The crack A-Line staff was dispatched to provide a little more depth to a couple of lines in the part of the newspaper that nobody reads. They uncovered this transcript of the phone conversation between Robert Holmes, Assistant Sports Editor of the Boston Globe, who received a call from Fredo’s AD Gene DeFilippo announcing the announcement. Holmes was already on the phone.

“Yeah, this looks like trouble. The Yankees sign the All Star team and the best the Red Sox can do is John freaking Smoltz. I guess we can kiss those playoff trips good-bye. Hold on, I’ve got another call. Hello, Globe Sports.”

“This is Fredo. I’m calling to announce that we will be hiring a new football coach.”

“Belichick quit? That is huge news. He misses the playoffs for one year and that’s it?”

“No, not the Patriots. This is Fredo.”

“Who?”

“You know, the college football team in Boston.”

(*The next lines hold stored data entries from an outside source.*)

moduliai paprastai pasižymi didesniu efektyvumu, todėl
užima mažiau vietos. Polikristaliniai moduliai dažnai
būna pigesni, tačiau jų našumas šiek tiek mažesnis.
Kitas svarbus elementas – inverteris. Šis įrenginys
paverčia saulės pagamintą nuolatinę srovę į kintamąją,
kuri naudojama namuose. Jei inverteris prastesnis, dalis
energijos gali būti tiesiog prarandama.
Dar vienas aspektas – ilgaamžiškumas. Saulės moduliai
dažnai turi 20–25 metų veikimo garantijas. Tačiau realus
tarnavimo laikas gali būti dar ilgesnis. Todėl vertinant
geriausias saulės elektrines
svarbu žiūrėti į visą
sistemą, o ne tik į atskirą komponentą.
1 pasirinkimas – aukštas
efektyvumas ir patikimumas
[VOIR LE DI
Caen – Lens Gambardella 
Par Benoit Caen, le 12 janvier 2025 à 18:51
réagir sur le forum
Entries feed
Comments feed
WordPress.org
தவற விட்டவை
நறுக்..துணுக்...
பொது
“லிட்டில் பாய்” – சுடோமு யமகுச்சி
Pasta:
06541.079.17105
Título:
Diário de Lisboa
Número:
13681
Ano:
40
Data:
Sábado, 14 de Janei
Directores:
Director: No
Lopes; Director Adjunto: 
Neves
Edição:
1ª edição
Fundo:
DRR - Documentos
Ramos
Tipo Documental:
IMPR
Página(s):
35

“There’s college football in Boston? Who are you, really? Is this Mike Lupica? Lupica, you kidder, you got me again.”

“No, no. There really is a college football team in Boston.”

“Since when?”

“1892.”

“I’ll be damned. Who knew? What conference do you play in?”

“The ACC.”

“That southern league? Look, buddy, a joke’s a joke, but we’re pretty busy around here, what with covering the Celtics, Patriots, Celtics and Bruins. We really don’t have time for this kind of foolishness.”

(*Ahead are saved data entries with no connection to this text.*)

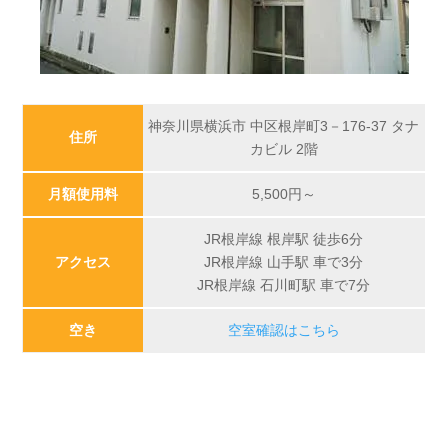
神奈川県横浜市 中区根岸町3－176-37 タナ
住所
カビル 2階
月額使用料
5,500
円～
JR根岸線 根岸駅 徒歩6分
アクセス
JR根岸線 山手駅 車で3分
JR根岸線 石川町駅 車で7分
空き
空室確認はこちら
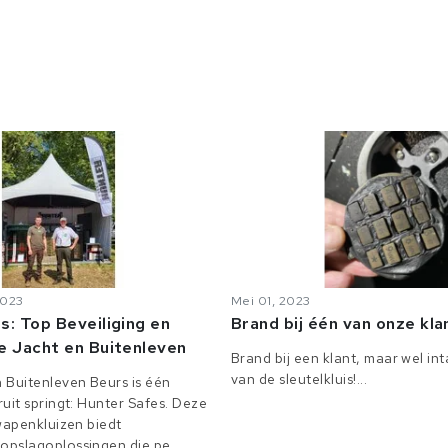
2023
Mei 01, 2023
s: Top Beveiliging en
Brand bij één van onze kl
e Jacht en Buitenleven
Brand bij een klant, maar wel in
van de sleutelkluis!...
 Buitenleven Beurs is één
uit springt: Hunter Safes. Deze
 wapenkluizen biedt
pslagoplossingen die pe...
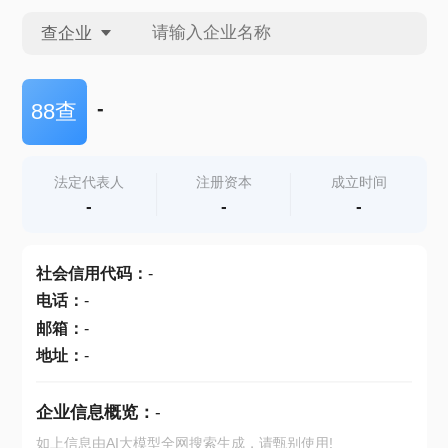
查企业
查企业
-
88查
查招投标
法定代表人
注册资本
成立时间
-
-
-
查产地
社会信用代码
：
-
电话
：
-
邮箱
：
-
地址
：
-
企业信息概览：
-
如上信息由AI大模型全网搜索生成，请甄别使用!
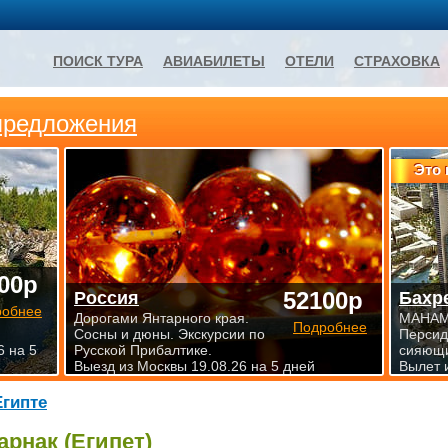
ПОИСК ТУРА
АВИАБИЛЕТЫ
ОТЕЛИ
СТРАХОВКА
предложения
Это 
00р
52100р
Россия
Бахр
робнее
Дорогами Янтарного края.
МАНАМА
Подробнее
Сосны и дюны. Экскурсии по
Персид
6 на 5
Русской Прибалтике.
сияющи
Выезд из Москвы 19.08.26 на 5 дней
Вылет 
Египте
арнак (Египет)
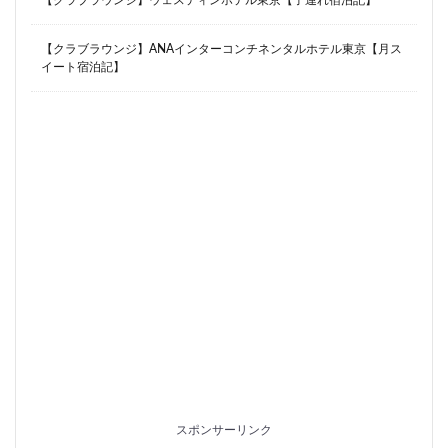
【クラブラウンジ】ANAインターコンチネンタルホテル東京【月ス
イート宿泊記】
スポンサーリンク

“I’m not kidding. We really do play football in the ACC.”

“Is this a crank call? Hold on, Bob Ryan just walked by. Hey Ryan. I’ve got some guy on the phone. He says his name is Fredo and he plays football in the ACC. Okay, smart guy, Ryan says he’s never heard of you. I’m hanging up now.”

“I’m telling the truth. We’re hiring a new football coach and the Eagle Nation will want to hear the exciting news.”

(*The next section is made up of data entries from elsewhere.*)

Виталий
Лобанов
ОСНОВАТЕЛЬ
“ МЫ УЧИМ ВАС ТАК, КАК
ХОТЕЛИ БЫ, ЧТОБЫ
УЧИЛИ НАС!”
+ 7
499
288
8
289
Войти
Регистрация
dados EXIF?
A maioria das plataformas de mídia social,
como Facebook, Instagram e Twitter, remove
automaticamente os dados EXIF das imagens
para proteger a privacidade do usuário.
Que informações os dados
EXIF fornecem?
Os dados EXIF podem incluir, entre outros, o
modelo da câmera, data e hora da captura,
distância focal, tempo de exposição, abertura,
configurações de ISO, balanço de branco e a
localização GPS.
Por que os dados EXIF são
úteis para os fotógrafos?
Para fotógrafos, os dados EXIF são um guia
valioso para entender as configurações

“What’s the Eagle Nation?”

“It’s our fan base.”

“There are a lot of nations around Boston. There’s Red Sox Nation, Celtics Nation. You can’t throw a bean pot without hitting a member of some nation, but that there is an Eagle Nation is news to me.”

“It’s a small group.”

“You must be the Lichtenstein of sports nations. Okay, if you really are who you say you are and there really is an Eagle Nation, tell me about your football coach. Who was the last one?”

“Jeff Jagodzinski.”

“The NFL guy? He’s been in Boston? Since when?”

“The last two years.”

“No shit? Why did he leave?”

“I fired him.”

“He must have lost a lot.”

“No, he won twenty games in two years.”

“You fired a guy who won that much? Why did you do that?”

“He didn’t like it here and was looking to leave. I beat him to the punch.”

“He must have been stir crazy from the solitude. Who’s the new coach?”

“Frank Spaziani.”

“Who’s he?”

“He was the Defensive Coordinator.”

“Never heard of him. So there really is college football in Boston. How about that? Live and learn.”

“”So, will you be covering our press conference?”

“I don’t know about that. The Revolution is announcing some exhibition game. They’re a pro team, well, kind of, and Boston is a pro town. We’ll see what we can do.”